• **ACTIVITY**: Write the data out again exactly, with no pictures.

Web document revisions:
• • • •

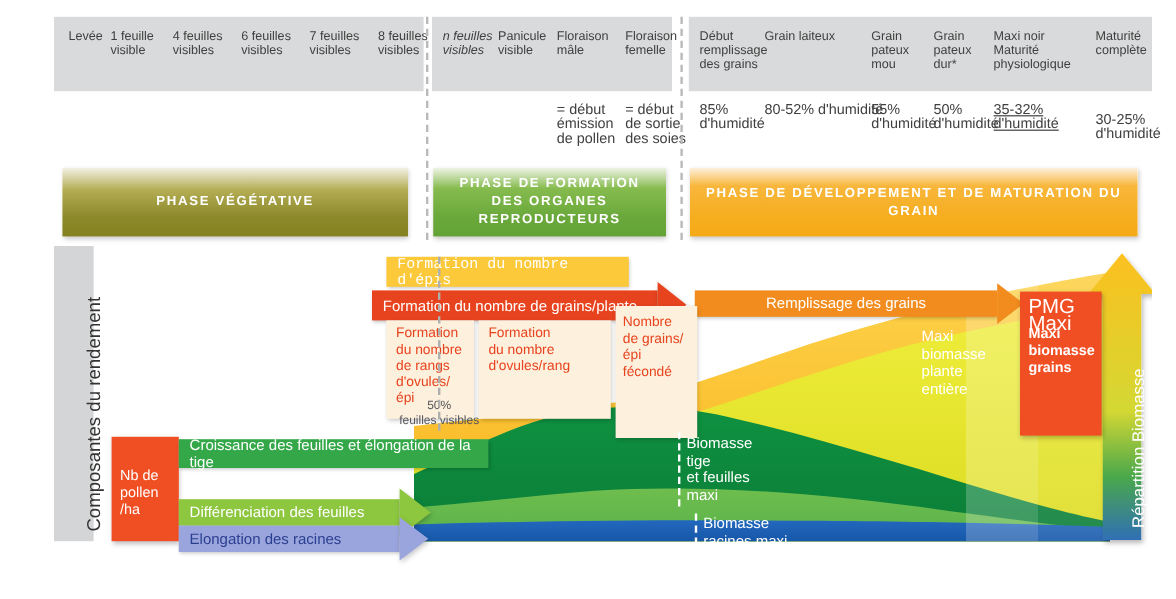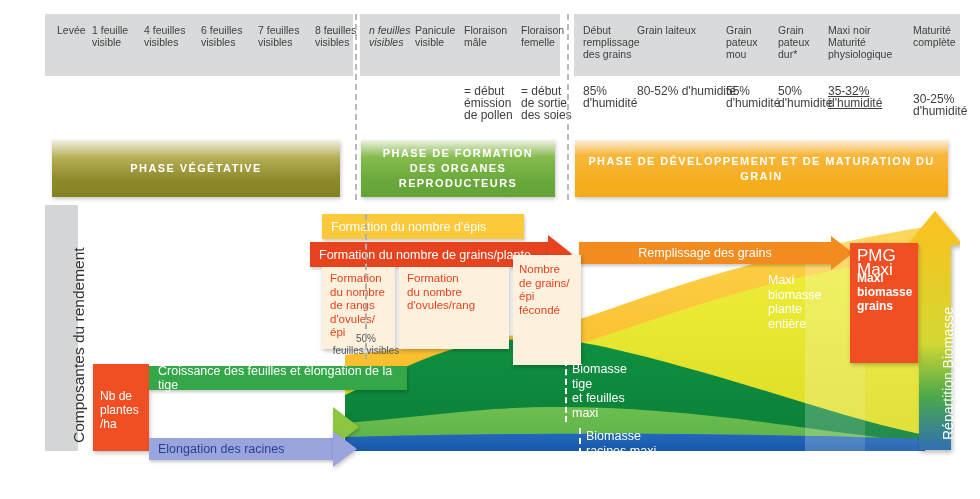--- a/index.html
+++ b/index.html
@@ -189,7 +189,7 @@
       </g>
     </svg>
 
-    <div class="bar" style="left:277px;top:9px;width:202px;height:25px;background:#fcc93a;color:#fff;">
+    <div class="bar" style="left:277px;top:9px;width:202px;height:25px;background:#fcc93a;color:#fff;font-family:Liberation Mono, monospace;">
       <span>Formation du nombre d'épis</span>
     </div>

• • • •

• **RESPONSE TO THE EXERCISE**:
--- a/index.html
+++ b/index.html
@@ -189,7 +189,7 @@
       </g>
     </svg>
 
-    <div class="bar" style="left:277px;top:9px;width:202px;height:25px;background:#fcc93a;color:#fff;">
+    <div class="bar" style="left:277px;top:9px;width:202px;height:25px;background:#fcc93a;color:#fff;font-family:Liberation Mono, monospace;">
       <span>Formation du nombre d'épis</span>
     </div>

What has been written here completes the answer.